> **Work instruction**
Copy the lines starting with the line with "IPTV 30 Dias Grátis: Como Testar o" and going on through the line with "んでした。再度条件を変更して検索して下さい。", replacing "Read More" with "Continue Reading" and leaving everything else unchanged. Leave the pictures out of your answer.

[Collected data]
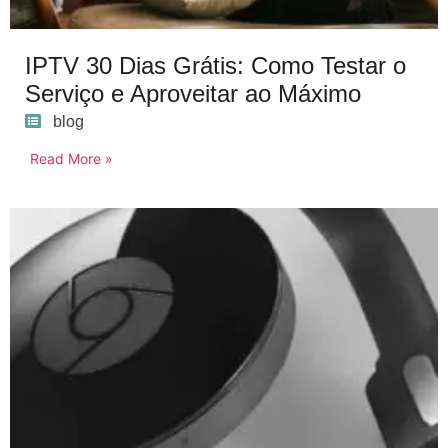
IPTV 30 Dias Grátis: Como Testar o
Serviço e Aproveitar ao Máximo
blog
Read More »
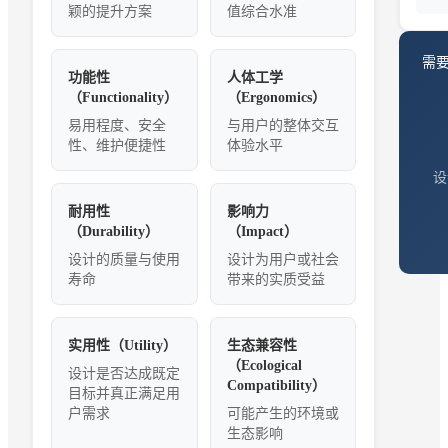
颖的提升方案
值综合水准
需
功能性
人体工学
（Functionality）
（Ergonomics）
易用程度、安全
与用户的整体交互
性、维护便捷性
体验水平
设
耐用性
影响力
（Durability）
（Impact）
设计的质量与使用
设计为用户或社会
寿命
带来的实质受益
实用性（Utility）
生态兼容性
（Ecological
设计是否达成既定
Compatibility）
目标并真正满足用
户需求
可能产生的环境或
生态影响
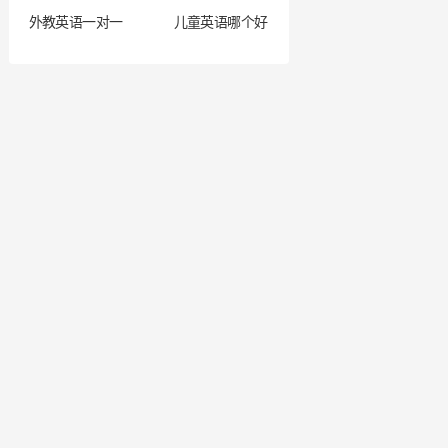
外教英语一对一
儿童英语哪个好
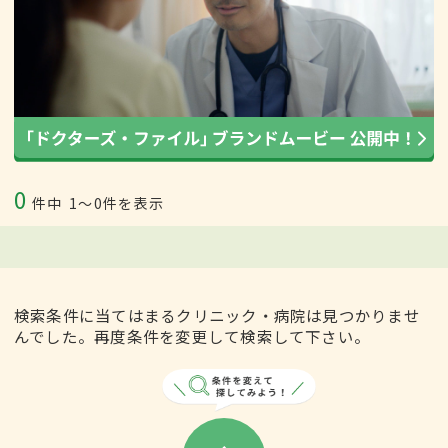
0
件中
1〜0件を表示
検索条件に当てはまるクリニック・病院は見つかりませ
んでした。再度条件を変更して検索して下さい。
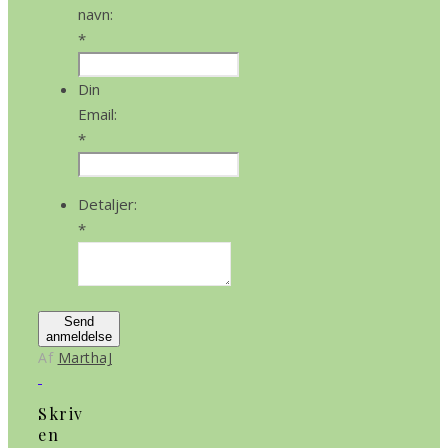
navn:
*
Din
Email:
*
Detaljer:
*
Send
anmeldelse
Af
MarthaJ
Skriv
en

---

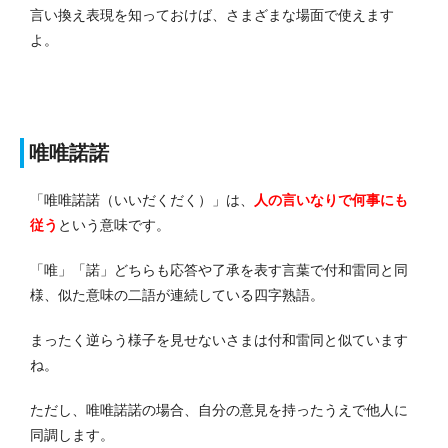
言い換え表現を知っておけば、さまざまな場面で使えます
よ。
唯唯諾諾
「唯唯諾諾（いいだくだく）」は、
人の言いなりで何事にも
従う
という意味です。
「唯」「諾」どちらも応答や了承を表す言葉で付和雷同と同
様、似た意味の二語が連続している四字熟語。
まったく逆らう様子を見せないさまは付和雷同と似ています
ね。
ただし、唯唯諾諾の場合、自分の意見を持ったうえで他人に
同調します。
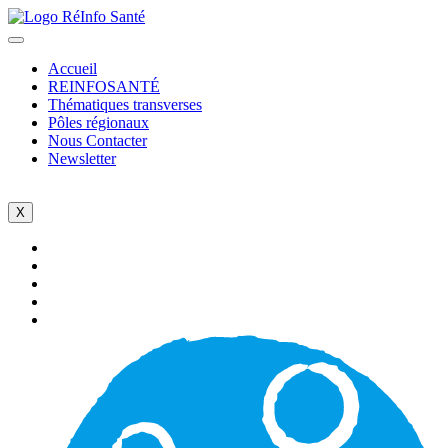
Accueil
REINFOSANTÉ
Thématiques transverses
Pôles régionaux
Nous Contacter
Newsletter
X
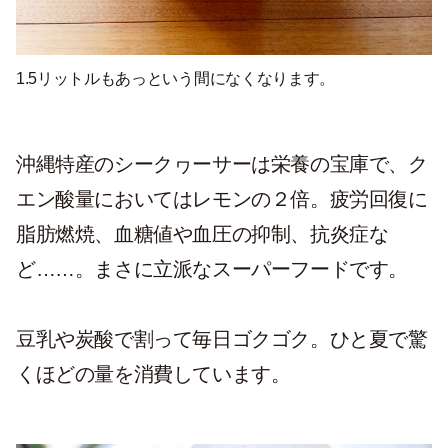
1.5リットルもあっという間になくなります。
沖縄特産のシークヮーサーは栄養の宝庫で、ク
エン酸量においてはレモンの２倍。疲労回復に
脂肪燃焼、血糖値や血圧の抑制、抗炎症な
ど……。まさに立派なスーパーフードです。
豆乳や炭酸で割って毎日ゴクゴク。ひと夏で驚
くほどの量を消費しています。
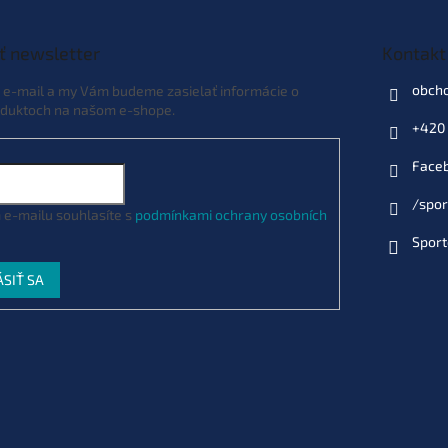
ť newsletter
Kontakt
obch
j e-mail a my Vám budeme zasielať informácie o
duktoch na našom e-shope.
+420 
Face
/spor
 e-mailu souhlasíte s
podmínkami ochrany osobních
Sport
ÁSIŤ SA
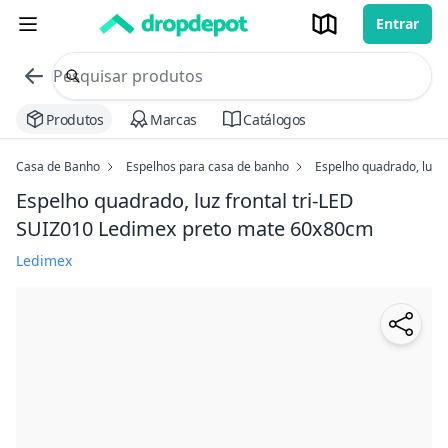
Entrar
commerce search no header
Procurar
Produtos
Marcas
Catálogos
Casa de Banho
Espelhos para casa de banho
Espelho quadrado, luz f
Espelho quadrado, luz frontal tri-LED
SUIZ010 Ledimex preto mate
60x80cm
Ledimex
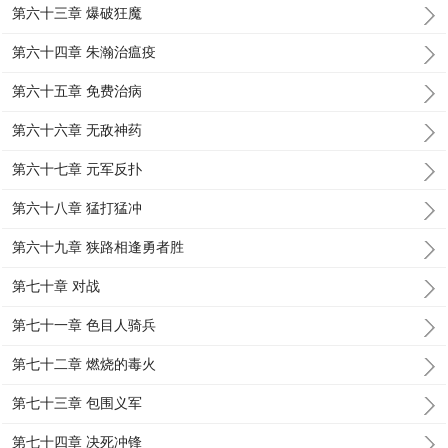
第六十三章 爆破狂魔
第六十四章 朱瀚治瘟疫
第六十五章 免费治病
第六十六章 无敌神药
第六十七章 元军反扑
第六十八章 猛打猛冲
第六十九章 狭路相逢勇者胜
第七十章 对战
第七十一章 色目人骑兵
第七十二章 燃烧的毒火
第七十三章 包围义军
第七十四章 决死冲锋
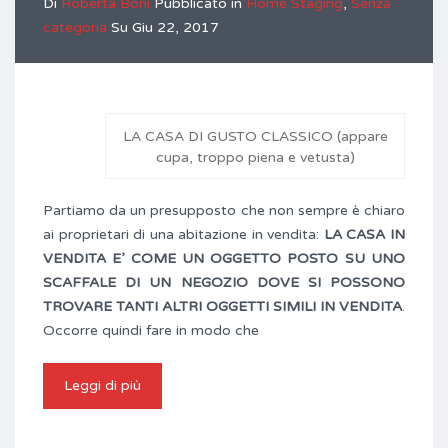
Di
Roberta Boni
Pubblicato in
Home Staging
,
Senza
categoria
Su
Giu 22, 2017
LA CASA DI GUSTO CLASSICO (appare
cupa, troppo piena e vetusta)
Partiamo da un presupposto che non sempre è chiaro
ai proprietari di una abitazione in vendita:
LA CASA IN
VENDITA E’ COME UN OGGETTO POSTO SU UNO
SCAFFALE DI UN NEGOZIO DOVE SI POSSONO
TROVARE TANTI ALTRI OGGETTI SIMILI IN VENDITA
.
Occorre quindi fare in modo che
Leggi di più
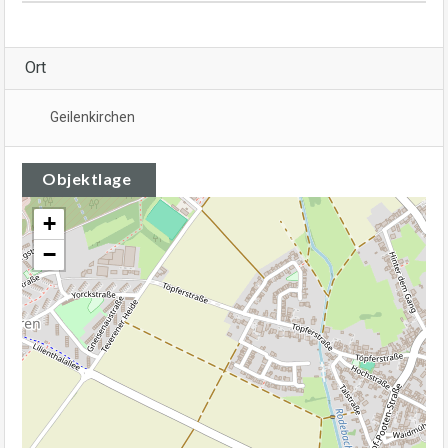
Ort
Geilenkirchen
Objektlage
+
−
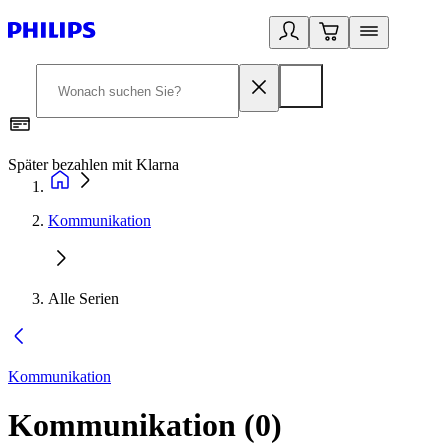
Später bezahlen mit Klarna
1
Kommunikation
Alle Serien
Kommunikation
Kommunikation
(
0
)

> **Result for this exercise**
IPTV 30 Dias Grátis: Como Testar o
Serviço e Aproveitar ao Máximo
blog
Continue Reading »
颖的提升方案
值综合水准
需
功能性
人体工学
（Functionality）
（Ergonomics）
易用程度、安全
与用户的整体交互
性、维护便捷性
体验水平
设
耐用性
影响力
（Durability）
（Impact）
设计的质量与使用
设计为用户或社会
寿命
带来的实质受益
实用性（Utility）
生态兼容性
（Ecological
设计是否达成既定
Compatibility）
目标并真正满足用
户需求
可能产生的环境或
生态影响
外教英语一对一
儿童英语哪个好
0
件中
1〜0件を表示
検索条件に当てはまるクリニック・病院は見つかりませ
んでした。再度条件を変更して検索して下さい。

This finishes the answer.